Una mattina da incubo

Eravamo in classe: la prof di diritto elencava le diverse  funzioni del Parlamento,  improvvisamente un rumore catturò la nostra attenzione…  tutto iniziò a tremare. Mi guardai intorno, la cattedra non smetteva di vibrare, l’armadio oscillava sempre di più e le facce terrorizzate dei miei compagni non erano certo rassicuranti. Un brivido mi scosse,  poi, improvvisamente,  il pavimento crollò. I miei amici precipitarono tutti in un groviglio di banchi, sedie, libri.., tutti tranne me… l’unica parte rimasta  intatta era quella su cui poggiava il mio banco. Feci un timido passo verso il precipizio,  guardai ciò che restava della classe, della scuola:  era orribile vedere l’ insieme di corpi, calcinacci e sangue sotto di me, si distinguevano a malapena   le facce dei miei compagni… guardai meglio, vidi una figura che ancora si muoveva, la riconobbi, era lei, la mia vicina di banco, Linda.  Era viva, ma in che condizioni! Aggangiata ad un ferro sporgente che le aveva trapassato una spalla. Cercai di aiutarla a  salire nell’unica parte restata in piedi della scuola, dove ero io; ci riuscii. Provò ad aprire la bocca per parlare e la cosa fu deprimente: era senza denti. Con sgomento e riluttanza cercai di fermare  tutto il sangue che le fuoriusciva dalle bocca senza grandi risultati. Mi girai un attimo per prendere un fazzoletto nello zainetto per pulirmi le mani sanguinanti e  con la coda dell’occhio vidi il corpo di Linda che si afflosciava e che scivolava di nuovo nel vuoto. Riuscii a afferrarla  per i capelli ma poco dopo si staccarono e me li ritrovai in mano.
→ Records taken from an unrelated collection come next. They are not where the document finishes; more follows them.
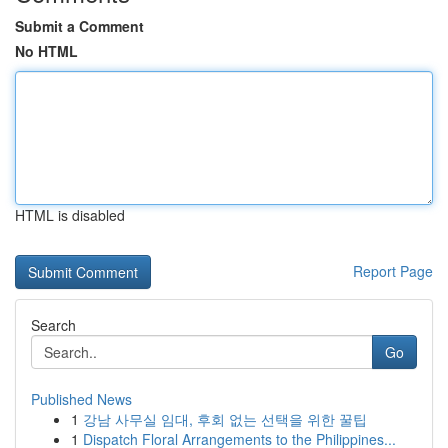
Submit a Comment
No HTML
HTML is disabled
Report Page
Search
Go
Published News
1
강남 사무실 임대, 후회 없는 선택을 위한 꿀팁
1
Dispatch Floral Arrangements to the Philippines...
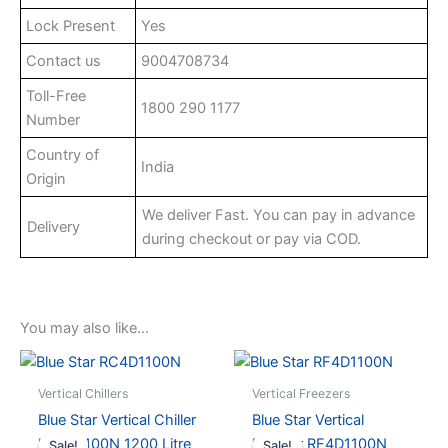
Lock Present
Yes
Contact us
9004708734
Toll-Free
1800 290 1177
Number
Country of
India
Origin
We deliver Fast. You can pay in advance
Delivery
during checkout or pay via COD.
You may also like…
Vertical Chillers
Vertical Freezers
Blue Star Vertical Chiller
Blue Star Vertical
RC4D1100N 1200 Litre
Freezer RF4D1100N
Sale!
Sale!
Sale!
Sale!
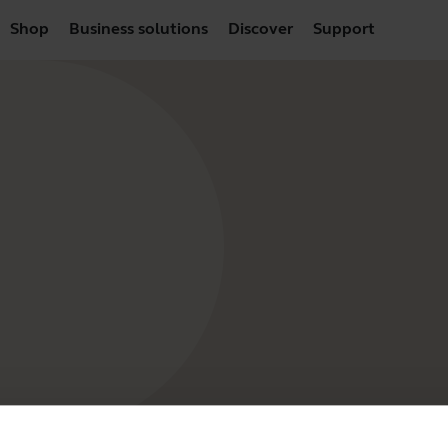
Shop
Business solutions
Discover
Support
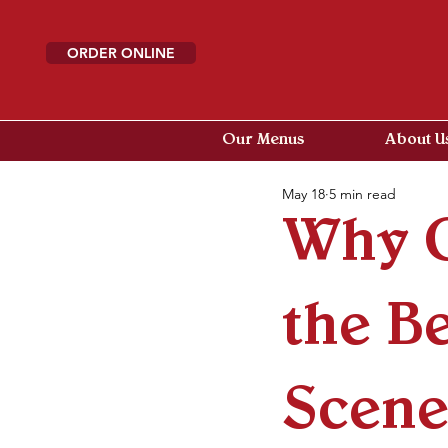
ORDER ONLINE
Our Menus
About U
May 18
5 min read
Why G
the B
Scenes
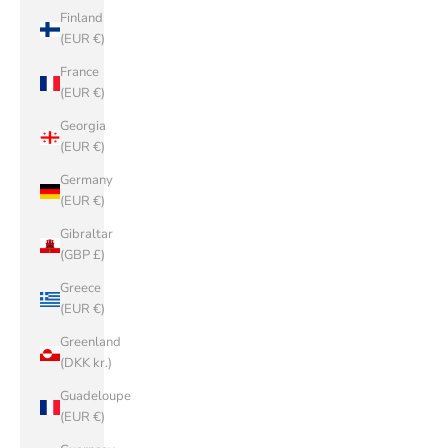
Finland
(EUR €)
France
(EUR €)
Georgia
(EUR €)
Germany
(EUR €)
Gibraltar
(GBP £)
Greece
(EUR €)
Greenland
(DKK kr.)
Guadeloupe
(EUR €)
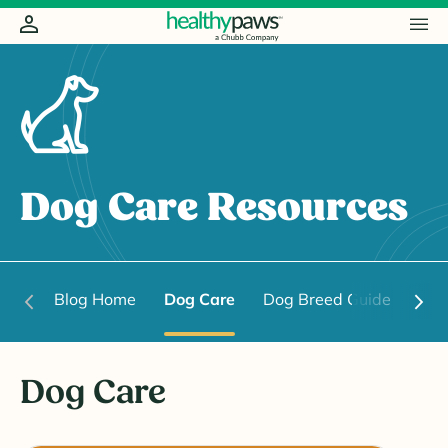
Dog Care Resources
Blog Home
Dog Care
Dog Breed Guide
Dog
Dog Care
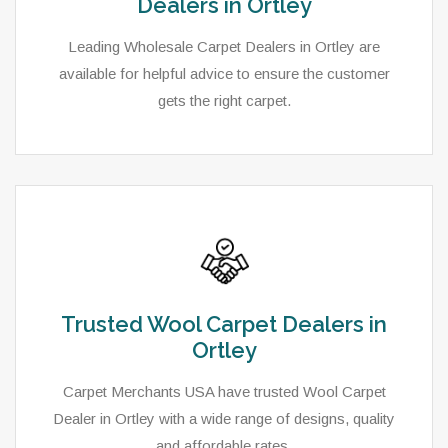
Dealers in Ortley
Leading Wholesale Carpet Dealers in Ortley are
available for helpful advice to ensure the customer
gets the right carpet.
Trusted Wool Carpet Dealers in
Ortley
Carpet Merchants USA have trusted Wool Carpet
Dealer in Ortley with a wide range of designs, quality
and affordable rates.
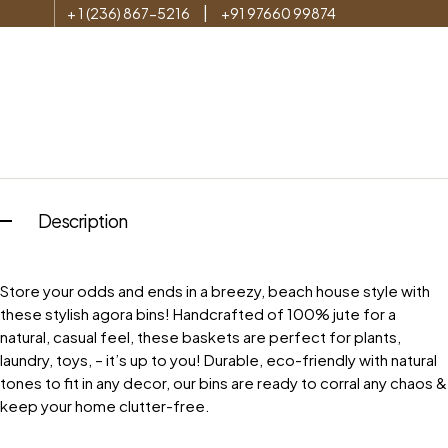
|
+ 1 (236) 867-5216
+91 97660 99874
Description
Store your odds and ends in a breezy, beach house style with
these stylish agora bins! Handcrafted of 100% jute for a
natural, casual feel, these baskets are perfect for plants,
laundry, toys, – it’s up to you! Durable, eco-friendly with natural
tones to fit in any decor, our bins are ready to corral any chaos &
keep your home clutter-free.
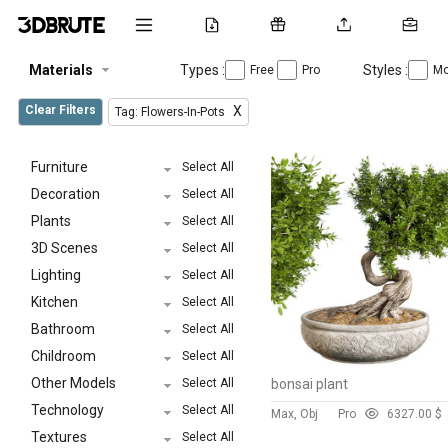
Materials
Types :
Styles :
Free
Pro
Mo
Clear Filters
X
Tag: Flowers-In-Pots
Furniture
Select All
Decoration
Select All
Plants
Select All
3D Scenes
Select All
Lighting
Select All
Kitchen
Select All
Bathroom
Select All
Childroom
Select All
Other Models
Select All
bonsai plant
Technology
Select All
Max, Obj
Pro
632
7.00 $
Textures
Select All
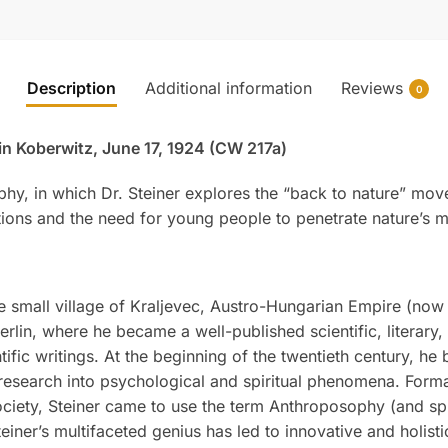
Description
Additional information
Reviews
0
 in Koberwitz, June 17, 1924 (CW 217a)
phy, in which Dr. Steiner explores the “back to nature” mo
ons and the need for young people to penetrate nature’s m
 small village of Kraljevec, Austro-Hungarian Empire (now i
rlin, where he became a well-published scientific, literary
tific writings. At the beginning of the twentieth century, he
research into psychological and spiritual phenomena. Formal
iety, Steiner came to use the term Anthroposophy (and spiri
teiner’s multifaceted genius has led to innovative and holis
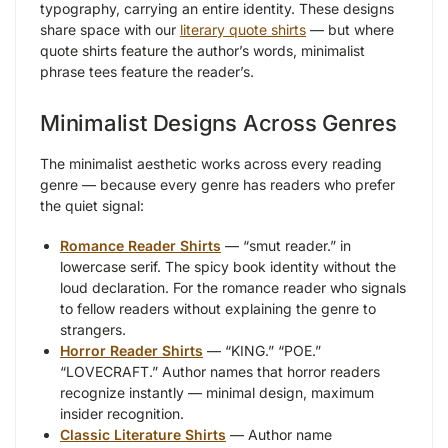
typography, carrying an entire identity. These designs
share space with our
literary quote shirts
— but where
quote shirts feature the author’s words, minimalist
phrase tees feature the reader’s.
Minimalist Designs Across Genres
The minimalist aesthetic works across every reading
genre — because every genre has readers who prefer
the quiet signal:
Romance Reader Shirts
— “smut reader.” in
lowercase serif. The spicy book identity without the
loud declaration. For the romance reader who signals
to fellow readers without explaining the genre to
strangers.
Horror Reader Shirts
— “KING.” “POE.”
“LOVECRAFT.” Author names that horror readers
recognize instantly — minimal design, maximum
insider recognition.
Classic Literature Shirts
— Author name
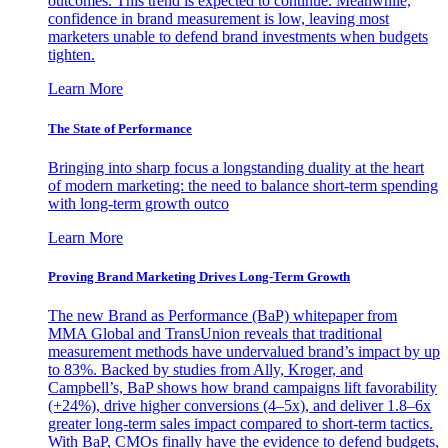
outcomes. This trend is expected to continue. Meanwhile,
confidence in brand measurement is low, leaving most
marketers unable to defend brand investments when budgets
tighten.
Learn More
The State of Performance
Bringing into sharp focus a longstanding duality at the heart
of modern marketing: the need to balance short-term spending
with long-term growth outco
Learn More
Proving Brand Marketing Drives Long-Term Growth
The new Brand as Performance (BaP) whitepaper from
MMA Global and TransUnion reveals that traditional
measurement methods have undervalued brand’s impact by up
to 83%. Backed by studies from Ally, Kroger, and
Campbell’s, BaP shows how brand campaigns lift favorability
(+24%), drive higher conversions (4–5x), and deliver 1.8–6x
greater long-term sales impact compared to short-term tactics.
With BaP, CMOs finally have the evidence to defend budgets,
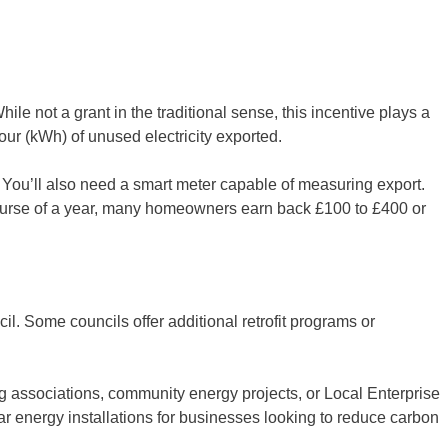
le not a grant in the traditional sense, this incentive plays a
our (kWh) of unused electricity exported.
. You’ll also need a smart meter capable of measuring export.
course of a year, many homeowners earn back £100 to £400 or
l. Some councils offer additional retrofit programs or
g associations, community energy projects, or Local Enterprise
ar energy installations for businesses looking to reduce carbon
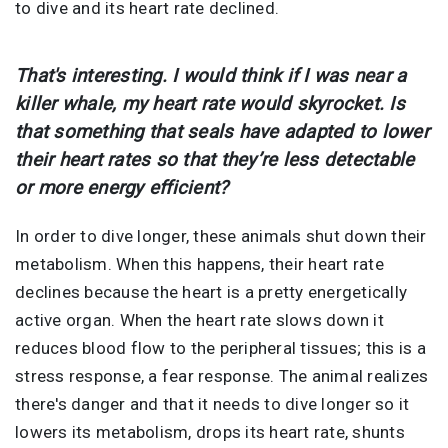
to dive and its heart rate declined.
That's interesting. I would think if I was near a
killer whale, my heart rate would skyrocket. Is
that something that seals have adapted to lower
their heart rates so that they’re less detectable
or more energy efficient?
In order to dive longer, these animals shut down their
metabolism. When this happens, their heart rate
declines because the heart is a pretty energetically
active organ. When the heart rate slows down it
reduces blood flow to the peripheral tissues; this is a
stress response, a fear response. The animal realizes
there's danger and that it needs to dive longer so it
lowers its metabolism, drops its heart rate, shunts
Un tonfo sordo si udì  e subito dopo un lungo, estenuante silenzio. Mi trovavo lì, da sola, in silenzio… a quel punto crollai e mi buttai sul banco in lacrime… chiusi gli occhi per un istante. Improvvisamente un suono, anzi due. Due suoni assordanti mi rimbombarono dentro le orecchie. Aprii gli occhi, tutto era tornato alla normalità, banchi, sedie, armadio, compagni! La Prof di diritto finiva proprio allora di elencare le prerogative del Capo dello Stato.